Third: How to achieve internal and external isolation protection
Attackers can buy cloud services like ordinary users. So how to protect enterprise data from threats within the cloud environment?
Four: How cloud protection with small beats big
Weekly headlines will talk about the latest mega-traffic attacks on big banks or reputable websites. However, only about 25% of DDoS attacks are large traffic attacks. How can cloud service providers help businesses cope with these massive traffic attacks?
V: How the Security protocols change with the cloud
To establish pricing that is conducive to competition in the cloud computing market, most providers will choose to create generic protection profiles that are available to most users to reduce solution costs. So how does a cloud service provider with a common security protocol meet specific security requirements?
Bottlenecks in the bottleneck data security how to protect
While the above five is a major obstacle to the development of cloud computing, there is one obstacle to the existence of "normality" in all modern information technology development-that is, the security of data. Cloud computing improves the efficiency of data processing, but also greatly increases the risk of data leakage, how to ensure that those who interact and store in the cloud security has become the cloud computing development "bottlenecks."

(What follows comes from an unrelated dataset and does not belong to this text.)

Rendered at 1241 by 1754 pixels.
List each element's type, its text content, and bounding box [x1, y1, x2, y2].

However, although the problem is grim, but the protection of the law is "already owned", for modern and diverse, by the development of information technology and the various data protection issues, the use of data encryption technology is the best choice.

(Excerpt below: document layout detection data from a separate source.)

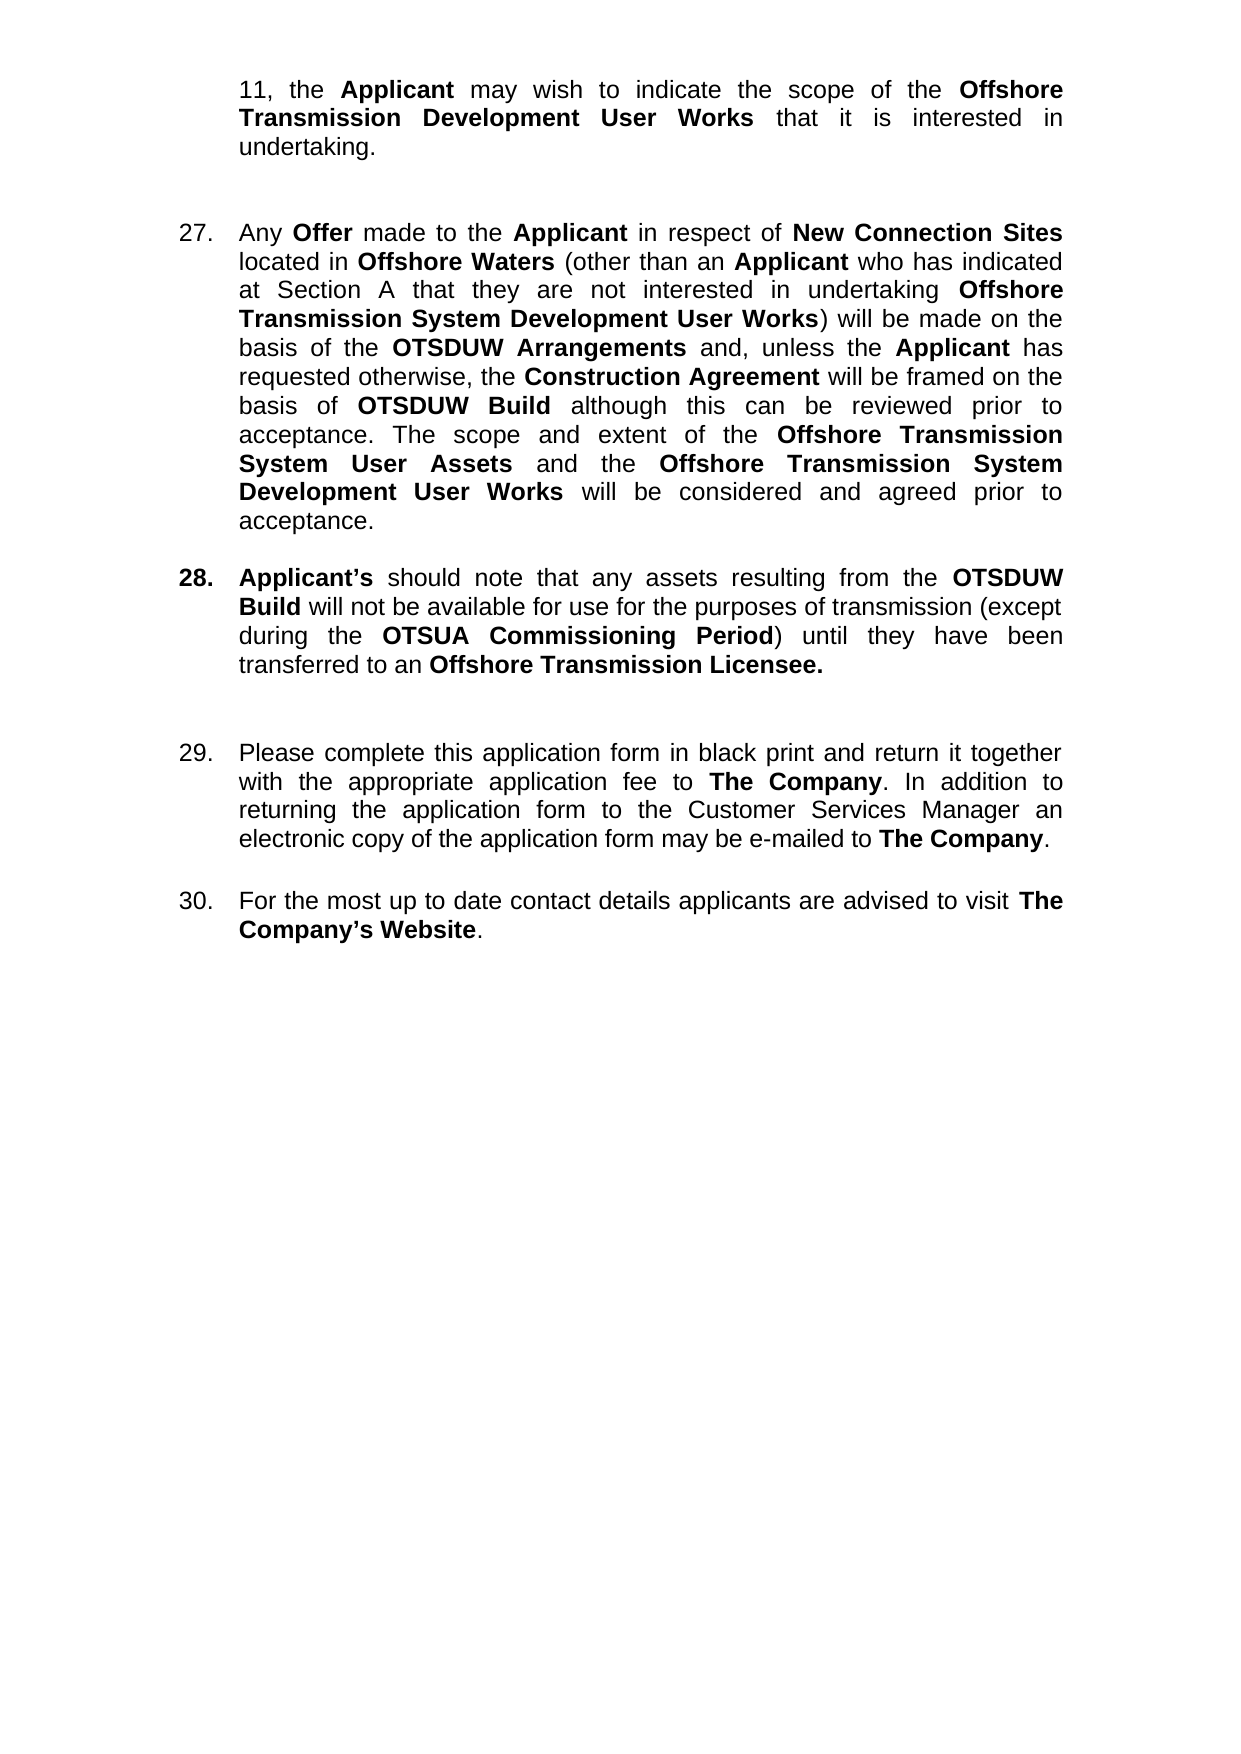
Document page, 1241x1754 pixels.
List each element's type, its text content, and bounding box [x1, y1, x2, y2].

list For the most up to date contact details applicants are advised to visit The Company’s Website. [179, 886, 1063, 944]
text 11, the Applicant may wish to indicate the scope of the Offshore Transmission Development User Works that it is interested in undertaking. [239, 75, 1063, 162]
list Please complete this application form in black print and return it together with the appropriate application fee to The Company. In addition to returning the application form to the Customer Services Manager an electronic copy of the application form may be e-mailed to The Company. [179, 738, 1063, 853]
list Applicant’s should note that any assets resulting from the OTSDUW Build will not be available for use for the purposes of transmission (except during the OTSUA Commissioning Period) until they have been transferred to an Offshore Transmission Licensee. [179, 564, 1063, 679]
list Any Offer made to the Applicant in respect of New Connection Sites located in Offshore Waters (other than an Applicant who has indicated at Section A that they are not interested in undertaking Offshore Transmission System Development User Works) will be made on the basis of the OTSDUW Arrangements and, unless the Applicant has requested otherwise, the Construction Agreement will be framed on the basis of OTSDUW Build although this can be reviewed prior to acceptance. The scope and extent of the Offshore Transmission System User Assets and the Offshore Transmission System Development User Works will be considered and agreed prior to acceptance. [179, 218, 1063, 536]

Data encryption is used directly in the data itself, so that data can be encrypted in various situations. Moreover, because of the specificity of encryption protection, so that data even if leaked, encryption protection still exists, as long as the algorithm is not deciphered, data and information can still be called safe. As a result of these two-point guarantee, encryption software has become the most important and reliable means to protect the information security of modern enterprises. At the same time, due to the diverse needs of information security protection in the future, in the encryption software or encryption technology, the use of the forefront of the era of Multimode encryption technology or the best choice.
Multi-mode encryption technology using symmetric algorithm and asymmetric algorithm, while ensuring the quality of data source protection, its multimode features can allow users to choose the encryption mode, so that more flexible to deal with a variety of encryption requirements and security environment. As a typical representative of this technique, the Multimode encryption module of the mountain-li waterproof wall adopts transparent encryption technology based on system kernel, which further ensures the convenience and integrity of information security protection (encryption and format independent).

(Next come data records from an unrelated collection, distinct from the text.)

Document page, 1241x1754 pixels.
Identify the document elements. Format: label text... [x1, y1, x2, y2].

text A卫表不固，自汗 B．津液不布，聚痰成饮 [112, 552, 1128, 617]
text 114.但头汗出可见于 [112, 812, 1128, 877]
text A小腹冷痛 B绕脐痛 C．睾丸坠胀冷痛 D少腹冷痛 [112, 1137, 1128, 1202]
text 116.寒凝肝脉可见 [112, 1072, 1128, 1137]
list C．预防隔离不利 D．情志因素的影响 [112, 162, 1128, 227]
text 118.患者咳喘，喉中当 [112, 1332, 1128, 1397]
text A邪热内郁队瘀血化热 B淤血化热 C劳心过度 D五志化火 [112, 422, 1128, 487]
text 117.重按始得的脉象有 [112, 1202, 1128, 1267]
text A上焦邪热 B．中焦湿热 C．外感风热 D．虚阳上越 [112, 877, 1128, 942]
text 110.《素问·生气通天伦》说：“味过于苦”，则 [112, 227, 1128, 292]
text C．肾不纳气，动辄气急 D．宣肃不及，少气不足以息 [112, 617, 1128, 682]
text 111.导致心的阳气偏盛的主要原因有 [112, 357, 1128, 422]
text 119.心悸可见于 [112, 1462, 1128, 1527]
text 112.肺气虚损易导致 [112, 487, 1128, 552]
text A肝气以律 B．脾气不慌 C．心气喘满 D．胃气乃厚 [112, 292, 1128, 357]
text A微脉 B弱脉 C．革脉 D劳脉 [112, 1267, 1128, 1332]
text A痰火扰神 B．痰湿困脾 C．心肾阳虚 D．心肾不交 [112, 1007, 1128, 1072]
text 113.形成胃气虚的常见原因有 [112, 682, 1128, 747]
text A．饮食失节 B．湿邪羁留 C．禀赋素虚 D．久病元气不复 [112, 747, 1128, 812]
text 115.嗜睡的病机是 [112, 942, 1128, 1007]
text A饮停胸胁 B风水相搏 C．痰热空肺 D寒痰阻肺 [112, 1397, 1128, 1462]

All in all, there are many security problems with cloud computing, so people are still more worried about whether cloud computing is safe or not. But the reality is not always so cruel, it turns out, companies in the use of cloud computing after a large number of data migration work list data leakage and theft is still a minority. In fact, most corporate data theft incidents involving cloud providers are caused by enterprise errors, not by cloud service providers. However, it seems most prudent to take the initiative to use flexible and targeted cryptographic software to protect the source of data, even though the "few" but possible problems cannot be "taken lightly".